→ **REQUIRED ACTION**:
Retype the data below exactly, skipping pictures.

→ **GIVEN MATERIAL**:
Content starts

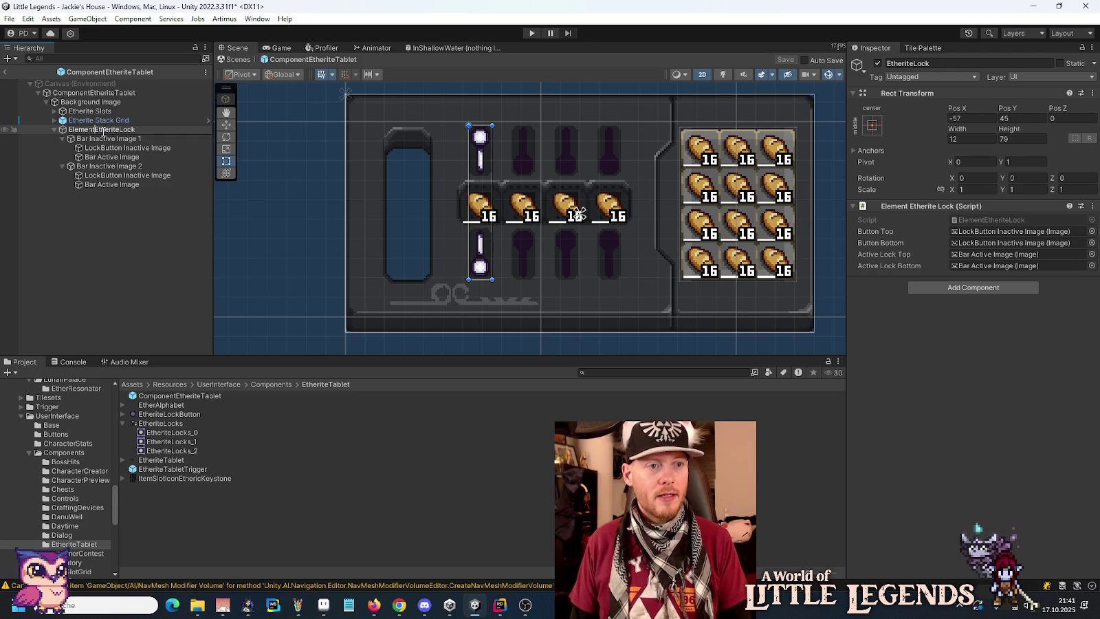
{"action": "key", "text": "Return"}
{"action": "key", "text": "ctrl+s"}
{"action": "left_click", "coordinate": [218, 541]}
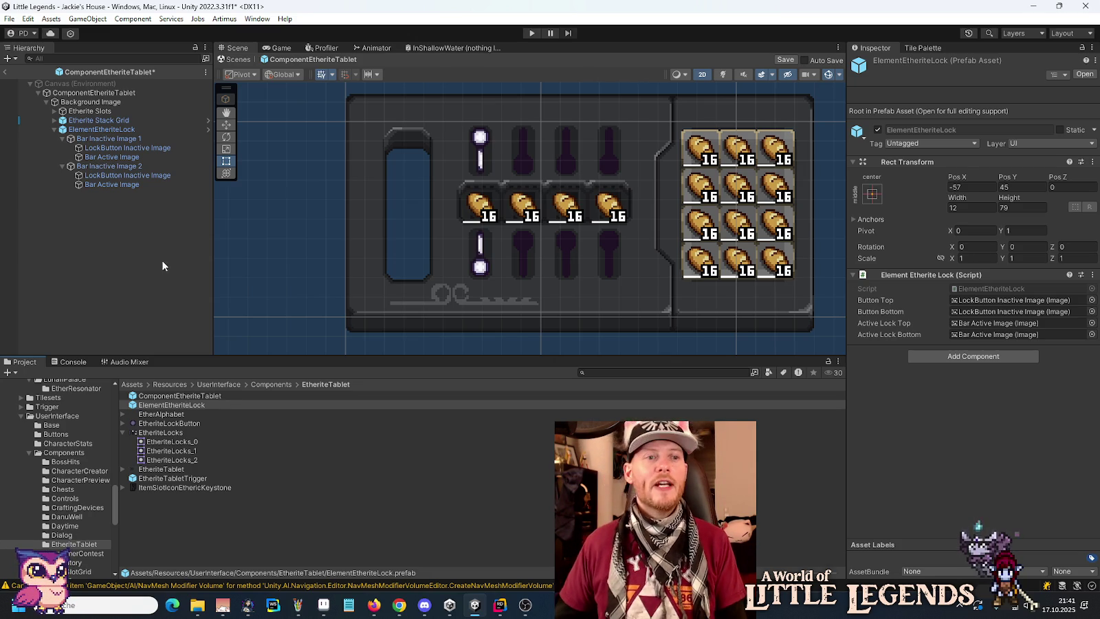
{"action": "left_click", "coordinate": [54, 129]}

Content ends

→ **REPLY**:
{"action": "key", "text": "Return"}
{"action": "key", "text": "ctrl+s"}
{"action": "left_click", "coordinate": [218, 541]}
{"action": "left_click", "coordinate": [54, 129]}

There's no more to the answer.